En medio de su locura tuvo un momento de lucidez: la vida no le alcanzaría para terminar esa obra que en su cabeza era indispensable y perfecta. Entonces comenzó a forzar la desaparición de algunos personajes, tratando de que esas desapariciones fueran coherentes. La primera víctima fue Yolanda, la vendedora de jugos naturales en el kiosko de la plaza Benítez, en donde “se yergue la estatua del héroe epónimo, triunfador en la batalla de Chinchilla, ciudad del norte del país, de 20000 habitantes, cuya principal fuente de ingresos es el comercio de pieles de alpaca” (y por allí se mandaba la descripción de la cría y beneficio de esos pobres animalitos, la curtidimbre, los materiales utilizados en ella, el camino andino por donde debían transitar los comerciantes, los medios de transporte que utilizaban). Yolanda perecería a causa de la picada de un escorpión, escondido entre las frutas con las que preparaba sus tisanas.
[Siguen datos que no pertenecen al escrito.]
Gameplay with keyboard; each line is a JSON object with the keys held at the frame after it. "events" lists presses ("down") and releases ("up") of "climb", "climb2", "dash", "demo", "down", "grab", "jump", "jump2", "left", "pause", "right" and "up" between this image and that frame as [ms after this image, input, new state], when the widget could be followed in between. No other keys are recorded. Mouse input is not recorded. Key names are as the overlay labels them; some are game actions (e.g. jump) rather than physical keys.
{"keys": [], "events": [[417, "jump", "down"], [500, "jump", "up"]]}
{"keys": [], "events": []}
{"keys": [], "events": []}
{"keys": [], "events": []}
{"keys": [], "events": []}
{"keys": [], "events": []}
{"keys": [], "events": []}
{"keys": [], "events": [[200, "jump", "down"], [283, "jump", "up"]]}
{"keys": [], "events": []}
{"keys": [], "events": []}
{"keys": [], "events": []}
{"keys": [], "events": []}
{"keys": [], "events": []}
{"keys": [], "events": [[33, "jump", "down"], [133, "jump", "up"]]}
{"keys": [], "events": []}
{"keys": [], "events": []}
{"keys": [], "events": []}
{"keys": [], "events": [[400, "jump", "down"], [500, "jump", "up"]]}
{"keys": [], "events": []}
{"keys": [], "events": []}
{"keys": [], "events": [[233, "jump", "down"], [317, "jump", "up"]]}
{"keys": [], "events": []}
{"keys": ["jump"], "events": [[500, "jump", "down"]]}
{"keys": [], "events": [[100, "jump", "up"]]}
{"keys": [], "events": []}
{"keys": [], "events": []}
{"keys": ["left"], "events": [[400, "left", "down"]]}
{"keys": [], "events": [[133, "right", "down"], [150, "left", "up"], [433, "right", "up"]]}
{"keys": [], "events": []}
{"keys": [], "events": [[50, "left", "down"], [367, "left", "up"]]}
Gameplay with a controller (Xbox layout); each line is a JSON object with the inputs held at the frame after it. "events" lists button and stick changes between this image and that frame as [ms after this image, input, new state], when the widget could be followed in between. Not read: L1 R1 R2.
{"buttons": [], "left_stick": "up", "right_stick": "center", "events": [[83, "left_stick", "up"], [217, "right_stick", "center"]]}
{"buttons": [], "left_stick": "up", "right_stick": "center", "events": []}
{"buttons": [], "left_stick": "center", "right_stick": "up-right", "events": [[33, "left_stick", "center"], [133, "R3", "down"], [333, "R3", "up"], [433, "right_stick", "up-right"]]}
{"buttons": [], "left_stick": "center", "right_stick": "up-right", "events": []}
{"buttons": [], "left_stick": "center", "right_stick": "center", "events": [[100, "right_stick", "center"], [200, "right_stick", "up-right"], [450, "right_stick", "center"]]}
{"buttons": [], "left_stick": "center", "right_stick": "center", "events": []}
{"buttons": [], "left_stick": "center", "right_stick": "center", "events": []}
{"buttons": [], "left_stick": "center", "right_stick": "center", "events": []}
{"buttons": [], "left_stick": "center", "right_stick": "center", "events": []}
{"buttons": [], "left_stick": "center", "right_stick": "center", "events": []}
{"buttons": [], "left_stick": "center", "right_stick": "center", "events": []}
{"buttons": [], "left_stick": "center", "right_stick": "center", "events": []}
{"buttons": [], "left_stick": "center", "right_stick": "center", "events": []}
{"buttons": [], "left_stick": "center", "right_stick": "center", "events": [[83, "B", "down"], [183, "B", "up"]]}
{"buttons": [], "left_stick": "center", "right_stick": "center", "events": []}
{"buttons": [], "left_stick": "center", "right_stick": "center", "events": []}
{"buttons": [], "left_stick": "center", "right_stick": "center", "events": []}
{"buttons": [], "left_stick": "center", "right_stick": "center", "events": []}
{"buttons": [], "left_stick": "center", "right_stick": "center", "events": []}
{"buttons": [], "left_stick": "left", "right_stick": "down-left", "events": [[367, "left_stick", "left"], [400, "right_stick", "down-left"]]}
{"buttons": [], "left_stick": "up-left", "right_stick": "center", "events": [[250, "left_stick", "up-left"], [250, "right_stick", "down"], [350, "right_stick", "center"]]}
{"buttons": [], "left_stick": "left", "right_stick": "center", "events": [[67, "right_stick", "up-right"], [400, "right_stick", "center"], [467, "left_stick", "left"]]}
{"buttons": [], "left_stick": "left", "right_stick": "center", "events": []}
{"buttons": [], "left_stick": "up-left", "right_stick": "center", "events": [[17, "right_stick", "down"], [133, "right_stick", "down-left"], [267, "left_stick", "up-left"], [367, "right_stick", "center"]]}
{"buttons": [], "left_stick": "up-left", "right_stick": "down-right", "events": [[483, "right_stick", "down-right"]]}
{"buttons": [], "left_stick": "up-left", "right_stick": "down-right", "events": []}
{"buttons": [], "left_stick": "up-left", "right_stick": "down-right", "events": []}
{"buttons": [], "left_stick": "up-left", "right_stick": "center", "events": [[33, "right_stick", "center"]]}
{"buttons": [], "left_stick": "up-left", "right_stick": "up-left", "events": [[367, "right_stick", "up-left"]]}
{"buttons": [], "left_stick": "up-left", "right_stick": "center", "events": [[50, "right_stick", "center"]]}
De esta manera, comenzó a eliminar cada personaje que le comenzaba a estorbar, y poco a poco experimentaba mayor satisfacción en los asesinatos que con la construcción de su obra. Se volvió un experto maquinador de muertes inesperadas, una más atrabiliaria y descabellada que la otra. Como fichas de dominó fueron cayendo uno a uno: la pareja inicial falleció de manera conjunta, al caer por accidente en las heladas aguas de la cascada de Iguauruzirú.La descripción de ese accidente, debo decirlo, es uno de los pasajes mejor logrados de la obra: el lector puede casi sentir el vértigo que experimentaron los protagonistas cuando la endeble balsa de ratán en la cual trataban de vaguar el enorme río que desemboca en la espectacular caída de agua se precipitó hacia la nada, con ellos a bordo.
Por azares del destino yo fui el único sobreviviente de esa masacre a cuentagotas, pero no sé por cuanto tiempo: en las heladas estepas en donde me ubicó mi creador no consigo comida; el frío se me instaló de manera permanente en los huesos, y a lo lejos se escuchan los aullidos de una manada de lobos.